Sue Li"Reflecting on all of my extracurricular involvements at CMU, I realized that I had spent more and more time volunteering and developing my fellow students and residents than anything else," Li recently wrote in a blog post for AmeriCorps' alums. "My dream to be a pharmacist faded away.  I did not want to spend all my time in the lab or doing research. I wanted to make a difference."

In addition to serving as a Wheeler Hall resident assistant and a campus ambassador, Li also was active in the Leadership Institute, First Year Experience, Circle K International and the Mary Ellen Brandell Volunteer Center.

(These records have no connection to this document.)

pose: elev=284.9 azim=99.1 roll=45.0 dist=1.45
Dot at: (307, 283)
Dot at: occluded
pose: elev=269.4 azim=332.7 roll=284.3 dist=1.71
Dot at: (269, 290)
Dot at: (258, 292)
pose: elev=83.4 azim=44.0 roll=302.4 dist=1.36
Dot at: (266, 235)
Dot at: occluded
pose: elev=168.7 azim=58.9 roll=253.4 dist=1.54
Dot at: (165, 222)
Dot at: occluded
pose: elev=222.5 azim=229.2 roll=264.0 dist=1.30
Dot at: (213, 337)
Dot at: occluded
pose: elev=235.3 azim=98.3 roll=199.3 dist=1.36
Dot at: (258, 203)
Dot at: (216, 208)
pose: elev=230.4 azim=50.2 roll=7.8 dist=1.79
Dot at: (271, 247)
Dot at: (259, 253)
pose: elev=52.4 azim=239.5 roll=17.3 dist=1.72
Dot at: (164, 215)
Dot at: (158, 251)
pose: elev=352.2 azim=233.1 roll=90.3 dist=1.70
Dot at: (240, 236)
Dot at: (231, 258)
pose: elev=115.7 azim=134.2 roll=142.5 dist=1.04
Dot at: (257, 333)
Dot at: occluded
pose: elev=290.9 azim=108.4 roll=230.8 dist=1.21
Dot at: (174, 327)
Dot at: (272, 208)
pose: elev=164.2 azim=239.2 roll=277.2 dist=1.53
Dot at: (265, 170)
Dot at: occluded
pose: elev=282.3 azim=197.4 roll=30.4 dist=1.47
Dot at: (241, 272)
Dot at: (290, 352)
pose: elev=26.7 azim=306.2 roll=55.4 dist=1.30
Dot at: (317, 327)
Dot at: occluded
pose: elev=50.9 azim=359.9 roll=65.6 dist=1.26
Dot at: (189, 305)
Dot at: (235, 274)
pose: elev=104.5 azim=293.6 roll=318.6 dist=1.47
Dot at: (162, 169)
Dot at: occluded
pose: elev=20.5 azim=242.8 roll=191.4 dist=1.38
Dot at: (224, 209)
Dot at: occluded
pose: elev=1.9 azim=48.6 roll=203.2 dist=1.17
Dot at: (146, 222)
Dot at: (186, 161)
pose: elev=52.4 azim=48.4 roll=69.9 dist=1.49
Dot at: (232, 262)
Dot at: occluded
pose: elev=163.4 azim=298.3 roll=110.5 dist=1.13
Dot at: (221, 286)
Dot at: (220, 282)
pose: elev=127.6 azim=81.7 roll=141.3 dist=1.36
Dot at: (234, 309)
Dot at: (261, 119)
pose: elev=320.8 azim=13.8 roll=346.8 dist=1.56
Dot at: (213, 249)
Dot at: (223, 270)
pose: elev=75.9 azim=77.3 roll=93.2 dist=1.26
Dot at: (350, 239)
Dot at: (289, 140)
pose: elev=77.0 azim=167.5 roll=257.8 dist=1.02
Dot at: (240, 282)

She also completed a semester of the Disney College Program at both Walt Disney World and Disneyland California.

"I was really involved at CMU, and it empowered me to see students change through service and mentoring," Li, who graduated with a bachelor's degree in biochemistry, said. "What I gained the most at CMU were the connections."

Li discovered her desire to be a role model to children after her experience in guest relations at Walt Disney World.

"If I really wanted to change lives, I wanted to start with kids," Li said.

In Boston, Li has continued to give back by working with school leaders and partner organizations to support green initiatives, tutoring and mentoring throughout the district. Through partnerships with more than 10 volunteer mobilizers, Boston Public Schools leveraged 4,500 volunteers who completed 23,000 volunteer hours last last school year, Li said.